**What you should do:**
This exercise calls for the line with "0722 158 055", the line with "Photo N. Eshel", and all lines between them in the material below, output exactly and with no other lines.
○ ○ ○ ○ ○
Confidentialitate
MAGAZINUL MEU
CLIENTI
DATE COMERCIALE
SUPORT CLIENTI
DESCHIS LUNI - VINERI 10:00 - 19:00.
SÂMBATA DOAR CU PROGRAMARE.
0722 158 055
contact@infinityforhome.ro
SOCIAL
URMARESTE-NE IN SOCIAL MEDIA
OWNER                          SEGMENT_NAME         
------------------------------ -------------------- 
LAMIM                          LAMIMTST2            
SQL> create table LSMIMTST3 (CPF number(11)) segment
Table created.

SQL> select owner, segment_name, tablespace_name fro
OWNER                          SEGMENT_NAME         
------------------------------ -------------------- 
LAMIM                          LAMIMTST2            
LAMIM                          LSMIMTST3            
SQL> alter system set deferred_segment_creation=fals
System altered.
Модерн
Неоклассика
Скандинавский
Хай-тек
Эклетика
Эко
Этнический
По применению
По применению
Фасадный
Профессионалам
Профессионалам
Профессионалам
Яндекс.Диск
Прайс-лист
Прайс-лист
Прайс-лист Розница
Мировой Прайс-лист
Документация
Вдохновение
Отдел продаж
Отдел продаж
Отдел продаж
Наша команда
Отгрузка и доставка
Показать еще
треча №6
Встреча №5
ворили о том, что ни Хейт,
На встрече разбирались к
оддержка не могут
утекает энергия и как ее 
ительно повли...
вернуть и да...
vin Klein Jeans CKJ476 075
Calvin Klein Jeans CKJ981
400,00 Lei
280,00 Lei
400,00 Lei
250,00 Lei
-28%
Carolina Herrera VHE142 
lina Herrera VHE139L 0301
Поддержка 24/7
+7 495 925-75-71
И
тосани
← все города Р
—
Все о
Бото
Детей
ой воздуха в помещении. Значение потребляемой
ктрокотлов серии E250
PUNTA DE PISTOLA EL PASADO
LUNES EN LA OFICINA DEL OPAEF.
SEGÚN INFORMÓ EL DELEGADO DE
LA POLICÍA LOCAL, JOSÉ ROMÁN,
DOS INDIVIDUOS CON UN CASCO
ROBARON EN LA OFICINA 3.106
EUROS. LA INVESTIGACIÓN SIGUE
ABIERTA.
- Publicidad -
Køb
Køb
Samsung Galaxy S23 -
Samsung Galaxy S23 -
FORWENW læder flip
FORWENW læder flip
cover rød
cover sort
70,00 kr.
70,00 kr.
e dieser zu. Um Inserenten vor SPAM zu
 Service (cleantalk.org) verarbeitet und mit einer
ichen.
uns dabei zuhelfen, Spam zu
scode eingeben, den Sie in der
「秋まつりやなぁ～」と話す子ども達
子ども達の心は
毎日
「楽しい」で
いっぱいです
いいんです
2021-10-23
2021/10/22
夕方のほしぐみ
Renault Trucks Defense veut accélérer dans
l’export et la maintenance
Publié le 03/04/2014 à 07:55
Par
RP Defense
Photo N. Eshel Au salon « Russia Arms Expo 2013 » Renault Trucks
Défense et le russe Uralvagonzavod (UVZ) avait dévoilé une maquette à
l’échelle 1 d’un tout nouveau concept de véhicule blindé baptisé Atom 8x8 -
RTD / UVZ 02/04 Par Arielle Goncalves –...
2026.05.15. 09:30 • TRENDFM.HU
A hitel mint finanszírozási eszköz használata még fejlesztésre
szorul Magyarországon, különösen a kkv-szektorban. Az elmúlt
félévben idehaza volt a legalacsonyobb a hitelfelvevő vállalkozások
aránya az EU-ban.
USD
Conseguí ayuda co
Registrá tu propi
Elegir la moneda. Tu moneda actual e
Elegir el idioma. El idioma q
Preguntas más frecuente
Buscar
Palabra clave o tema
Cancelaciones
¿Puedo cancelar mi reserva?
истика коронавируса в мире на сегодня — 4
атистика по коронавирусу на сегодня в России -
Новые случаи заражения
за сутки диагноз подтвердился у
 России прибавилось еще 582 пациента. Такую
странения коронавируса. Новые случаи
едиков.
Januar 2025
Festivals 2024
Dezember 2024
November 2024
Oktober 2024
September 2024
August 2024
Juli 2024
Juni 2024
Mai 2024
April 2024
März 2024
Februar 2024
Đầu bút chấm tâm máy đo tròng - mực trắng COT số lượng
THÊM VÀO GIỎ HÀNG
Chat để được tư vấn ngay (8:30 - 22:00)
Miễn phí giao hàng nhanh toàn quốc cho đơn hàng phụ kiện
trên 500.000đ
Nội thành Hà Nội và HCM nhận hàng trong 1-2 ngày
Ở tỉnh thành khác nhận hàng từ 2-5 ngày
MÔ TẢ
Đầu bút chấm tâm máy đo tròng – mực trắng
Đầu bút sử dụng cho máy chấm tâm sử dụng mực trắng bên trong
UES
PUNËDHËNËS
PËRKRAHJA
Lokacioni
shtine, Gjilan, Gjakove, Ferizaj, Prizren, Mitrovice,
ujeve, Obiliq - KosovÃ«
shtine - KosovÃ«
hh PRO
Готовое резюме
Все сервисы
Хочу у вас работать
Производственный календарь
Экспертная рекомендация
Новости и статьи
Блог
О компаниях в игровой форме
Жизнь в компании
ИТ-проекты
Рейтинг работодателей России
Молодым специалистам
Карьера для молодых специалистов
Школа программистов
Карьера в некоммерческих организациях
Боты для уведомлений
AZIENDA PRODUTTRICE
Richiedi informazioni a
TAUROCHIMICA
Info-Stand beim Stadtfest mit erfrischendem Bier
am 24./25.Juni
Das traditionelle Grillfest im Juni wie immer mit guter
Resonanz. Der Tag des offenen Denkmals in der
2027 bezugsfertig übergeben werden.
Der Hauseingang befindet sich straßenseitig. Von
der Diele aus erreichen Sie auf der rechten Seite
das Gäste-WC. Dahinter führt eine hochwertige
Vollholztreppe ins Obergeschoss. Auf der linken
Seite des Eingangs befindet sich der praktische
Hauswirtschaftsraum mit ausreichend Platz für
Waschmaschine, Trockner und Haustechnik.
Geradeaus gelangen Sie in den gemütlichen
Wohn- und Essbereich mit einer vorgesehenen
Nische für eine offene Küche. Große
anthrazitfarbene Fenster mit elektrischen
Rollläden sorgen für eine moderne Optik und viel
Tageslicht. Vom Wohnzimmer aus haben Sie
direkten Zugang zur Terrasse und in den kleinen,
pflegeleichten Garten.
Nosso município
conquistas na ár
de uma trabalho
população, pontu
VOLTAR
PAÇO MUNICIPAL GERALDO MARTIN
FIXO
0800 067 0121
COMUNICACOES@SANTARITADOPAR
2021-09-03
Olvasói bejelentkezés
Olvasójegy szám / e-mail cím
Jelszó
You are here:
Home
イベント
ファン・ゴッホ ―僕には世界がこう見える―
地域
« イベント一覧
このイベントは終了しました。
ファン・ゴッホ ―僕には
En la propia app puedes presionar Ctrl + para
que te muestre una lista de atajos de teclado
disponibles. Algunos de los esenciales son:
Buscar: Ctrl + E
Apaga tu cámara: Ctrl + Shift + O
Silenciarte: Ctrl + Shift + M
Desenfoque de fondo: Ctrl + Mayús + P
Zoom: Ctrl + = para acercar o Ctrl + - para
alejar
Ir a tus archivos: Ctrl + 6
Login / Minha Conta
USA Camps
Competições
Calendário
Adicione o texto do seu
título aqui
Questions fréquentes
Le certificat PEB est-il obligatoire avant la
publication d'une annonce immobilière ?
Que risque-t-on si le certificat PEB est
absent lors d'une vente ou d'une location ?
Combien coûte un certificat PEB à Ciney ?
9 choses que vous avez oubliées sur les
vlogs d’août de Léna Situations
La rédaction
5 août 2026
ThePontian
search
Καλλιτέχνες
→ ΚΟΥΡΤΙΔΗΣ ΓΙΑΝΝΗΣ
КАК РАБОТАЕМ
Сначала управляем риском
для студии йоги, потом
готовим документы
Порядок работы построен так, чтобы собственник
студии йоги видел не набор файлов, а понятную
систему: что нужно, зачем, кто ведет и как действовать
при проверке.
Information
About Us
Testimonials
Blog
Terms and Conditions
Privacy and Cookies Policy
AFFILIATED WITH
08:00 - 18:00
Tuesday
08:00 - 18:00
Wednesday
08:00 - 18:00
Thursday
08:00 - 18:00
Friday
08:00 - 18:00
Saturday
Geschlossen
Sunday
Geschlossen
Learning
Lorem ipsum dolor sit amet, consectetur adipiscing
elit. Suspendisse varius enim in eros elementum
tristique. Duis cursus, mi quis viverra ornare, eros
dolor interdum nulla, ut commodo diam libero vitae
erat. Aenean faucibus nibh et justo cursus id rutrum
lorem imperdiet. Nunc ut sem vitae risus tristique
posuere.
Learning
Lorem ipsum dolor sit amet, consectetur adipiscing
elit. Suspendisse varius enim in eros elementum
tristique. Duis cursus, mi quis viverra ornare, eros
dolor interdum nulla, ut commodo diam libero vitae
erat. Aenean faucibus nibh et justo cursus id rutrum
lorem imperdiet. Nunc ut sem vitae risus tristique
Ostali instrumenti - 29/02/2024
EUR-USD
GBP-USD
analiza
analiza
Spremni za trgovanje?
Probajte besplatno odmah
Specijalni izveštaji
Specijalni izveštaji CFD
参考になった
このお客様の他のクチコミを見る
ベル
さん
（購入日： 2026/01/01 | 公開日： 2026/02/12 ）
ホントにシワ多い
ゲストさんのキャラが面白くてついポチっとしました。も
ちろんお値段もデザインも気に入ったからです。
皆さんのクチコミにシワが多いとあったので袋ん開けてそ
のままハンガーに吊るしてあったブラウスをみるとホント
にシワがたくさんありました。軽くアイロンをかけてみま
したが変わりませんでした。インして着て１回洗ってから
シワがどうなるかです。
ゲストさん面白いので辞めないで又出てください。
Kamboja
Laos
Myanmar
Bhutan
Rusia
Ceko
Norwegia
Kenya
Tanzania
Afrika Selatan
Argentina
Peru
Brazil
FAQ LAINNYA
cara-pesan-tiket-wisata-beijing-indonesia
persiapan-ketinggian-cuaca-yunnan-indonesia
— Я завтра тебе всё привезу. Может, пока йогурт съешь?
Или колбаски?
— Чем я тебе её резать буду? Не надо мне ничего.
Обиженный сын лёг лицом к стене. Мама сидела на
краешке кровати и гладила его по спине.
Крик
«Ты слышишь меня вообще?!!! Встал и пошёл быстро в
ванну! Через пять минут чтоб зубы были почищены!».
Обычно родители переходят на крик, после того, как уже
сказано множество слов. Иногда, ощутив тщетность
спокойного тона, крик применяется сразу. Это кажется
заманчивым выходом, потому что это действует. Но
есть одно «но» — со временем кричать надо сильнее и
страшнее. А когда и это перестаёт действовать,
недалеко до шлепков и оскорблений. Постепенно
○ ○ ○ ○ ○
**Task output:**
0722 158 055
contact@infinityforhome.ro
SOCIAL
URMARESTE-NE IN SOCIAL MEDIA
OWNER                          SEGMENT_NAME         
------------------------------ -------------------- 
LAMIM                          LAMIMTST2            
SQL> create table LSMIMTST3 (CPF number(11)) segment
Table created.

SQL> select owner, segment_name, tablespace_name fro
OWNER                          SEGMENT_NAME         
------------------------------ -------------------- 
LAMIM                          LAMIMTST2            
LAMIM                          LSMIMTST3            
SQL> alter system set deferred_segment_creation=fals
System altered.
Модерн
Неоклассика
Скандинавский
Хай-тек
Эклетика
Эко
Этнический
По применению
По применению
Фасадный
Профессионалам
Профессионалам
Профессионалам
Яндекс.Диск
Прайс-лист
Прайс-лист
Прайс-лист Розница
Мировой Прайс-лист
Документация
Вдохновение
Отдел продаж
Отдел продаж
Отдел продаж
Наша команда
Отгрузка и доставка
Показать еще
треча №6
Встреча №5
ворили о том, что ни Хейт,
На встрече разбирались к
оддержка не могут
утекает энергия и как ее 
ительно повли...
вернуть и да...
vin Klein Jeans CKJ476 075
Calvin Klein Jeans CKJ981
400,00 Lei
280,00 Lei
400,00 Lei
250,00 Lei
-28%
Carolina Herrera VHE142 
lina Herrera VHE139L 0301
Поддержка 24/7
+7 495 925-75-71
И
тосани
← все города Р
—
Все о
Бото
Детей
ой воздуха в помещении. Значение потребляемой
ктрокотлов серии E250
PUNTA DE PISTOLA EL PASADO
LUNES EN LA OFICINA DEL OPAEF.
SEGÚN INFORMÓ EL DELEGADO DE
LA POLICÍA LOCAL, JOSÉ ROMÁN,
DOS INDIVIDUOS CON UN CASCO
ROBARON EN LA OFICINA 3.106
EUROS. LA INVESTIGACIÓN SIGUE
ABIERTA.
- Publicidad -
Køb
Køb
Samsung Galaxy S23 -
Samsung Galaxy S23 -
FORWENW læder flip
FORWENW læder flip
cover rød
cover sort
70,00 kr.
70,00 kr.
e dieser zu. Um Inserenten vor SPAM zu
 Service (cleantalk.org) verarbeitet und mit einer
ichen.
uns dabei zuhelfen, Spam zu
scode eingeben, den Sie in der
「秋まつりやなぁ～」と話す子ども達
子ども達の心は
毎日
「楽しい」で
いっぱいです
いいんです
2021-10-23
2021/10/22
夕方のほしぐみ
Renault Trucks Defense veut accélérer dans
l’export et la maintenance
Publié le 03/04/2014 à 07:55
Par
RP Defense
Photo N. Eshel Au salon « Russia Arms Expo 2013 » Renault Trucks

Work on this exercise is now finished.